Dona Marinete finalmente deixa seu quarto e se junta a nós quando a filha Anielle aparece. Anielle enche o ambiente, fala com firmeza, tem o olhar direto, postura e palavras poderosas. Ela se parece com a irmã fisicamente. Anielle, que dá aulas de inglês, já foi jogadora de vôlei e atuou fora do Brasil. Ela traz a mãe para a sala.
Sentados, com o futebol no mudo, Antônio, Anielle, Marinete e Luyara deslancham a nos contar o que sentem. Luyara fala pouco. A mãe fala o necessário: “A nossa mão, alguém vai querer segurar?”, diz. Antônio e Anielle tomam a frente. Estão indignados, se sentem esquecidos e ameaçados.
“O interesse é basicamente se aproveitar do sangue que Marielle derramou. Não porque ela quis, porque fizeram isso com ela covardemente”, lamenta Antônio.
Propostas indecentes abarrotam suas consciências. “Não nos dão o direito de sentir o luto”, disse a mãe. Contratos para livros, filmes, aparições, propagandas, politicagem. E em todas, oportunidades de tirar vantagem. “A gente hoje experimentou na própria pele a ingratidão das pessoas, o oportunismo das pessoas, a virada das costas das pessoas”, aponta Anielle, que a certa altura arremata: “Tem gente que hoje fala ‘Marielle vive, Marielle presente’ e eu tenho vontade de perguntar para quem?

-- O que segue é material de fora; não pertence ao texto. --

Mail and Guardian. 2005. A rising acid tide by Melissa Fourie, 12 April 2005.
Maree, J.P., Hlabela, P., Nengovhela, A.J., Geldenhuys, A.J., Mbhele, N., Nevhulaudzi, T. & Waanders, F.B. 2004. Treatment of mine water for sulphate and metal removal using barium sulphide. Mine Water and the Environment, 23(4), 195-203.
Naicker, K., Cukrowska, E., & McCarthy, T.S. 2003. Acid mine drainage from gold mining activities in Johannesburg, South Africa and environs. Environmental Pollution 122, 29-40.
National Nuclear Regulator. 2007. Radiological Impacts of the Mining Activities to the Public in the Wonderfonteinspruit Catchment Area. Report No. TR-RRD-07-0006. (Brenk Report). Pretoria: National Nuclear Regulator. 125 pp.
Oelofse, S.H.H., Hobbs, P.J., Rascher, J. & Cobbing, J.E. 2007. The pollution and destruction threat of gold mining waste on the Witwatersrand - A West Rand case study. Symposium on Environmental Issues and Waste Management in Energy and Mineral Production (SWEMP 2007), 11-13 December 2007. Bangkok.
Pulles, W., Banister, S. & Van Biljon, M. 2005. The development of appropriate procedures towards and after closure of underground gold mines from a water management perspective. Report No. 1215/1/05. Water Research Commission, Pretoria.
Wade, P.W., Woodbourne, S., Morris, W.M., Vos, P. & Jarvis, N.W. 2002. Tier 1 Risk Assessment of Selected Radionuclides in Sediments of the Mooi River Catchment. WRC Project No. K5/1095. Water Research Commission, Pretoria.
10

Porque para a gente, infelizmente, ela morreu”.
Luyara se recusa a falar e o avô explica que ela ainda sente muito. A filha de Marielle, estudante de educação física – alta, como a mãe e a tia – permanece no canto do sofá com os olhos molhados de lágrimas durante toda a conversa.
Marinete interrompe a entrevista e nos oferece pão, refrigerantes, sucos e mate. Ela é cuidadosa. Antônio diz que é ela a grande responsável pela criação de Marielle. Ele conta que para a mãe a ex-vereadora nunca levantou a voz ou disse palavrão. Era puro respeito, uma família de mulheres.
A família se acostumou com as entrevistas e a presença dos jornalistas. Quando pedimos para que segurem a placa de Marielle para uma foto, Anielle ironiza: “pelo menos vocês pedem, tem quem chega e vai simplesmente colocando a mão”. Em certos momentos eles mesmos nos dizem o que fazer. Apontam o que geralmente fotografam, os melhores ângulos.
Pedimos para que segurem cada um uma foto de Marielle para retratos. Eles aceitam. Antônio já sabia que teria que tirar a foto da filha da moldura para evitar o reflexo. Ele senta e tira a foto com cuidado. Pouco depois nos leva ao quarto que divide com a esposa. Quis nos mostrar que sobre a cama há um enorme estandarte com o rosto de Marielle. Não muito depois volta correndo para a sala com um livro de homenagens a símbolos do Rio. Mostra orgulhoso que a filha foi lembrada.
Quando vamos embora uma chuva forte cai e coroa o clima que preenchia a casa, ora de luta e força, ora de dor e resiliência. Na saída, Anielle nos dá carona até o metrô. Não muito longe da casa, no escuro, uma blitz repleta de fuzis fecha uma avenida sob a ponte.
Anielle nos deixa alguns minutos depois e avisa: “Cuidado, estamos na Zona Norte”. A chuva castiga o asfalto, estamos no Rio de Janeiro, a cidade que brinca de ser metrópole.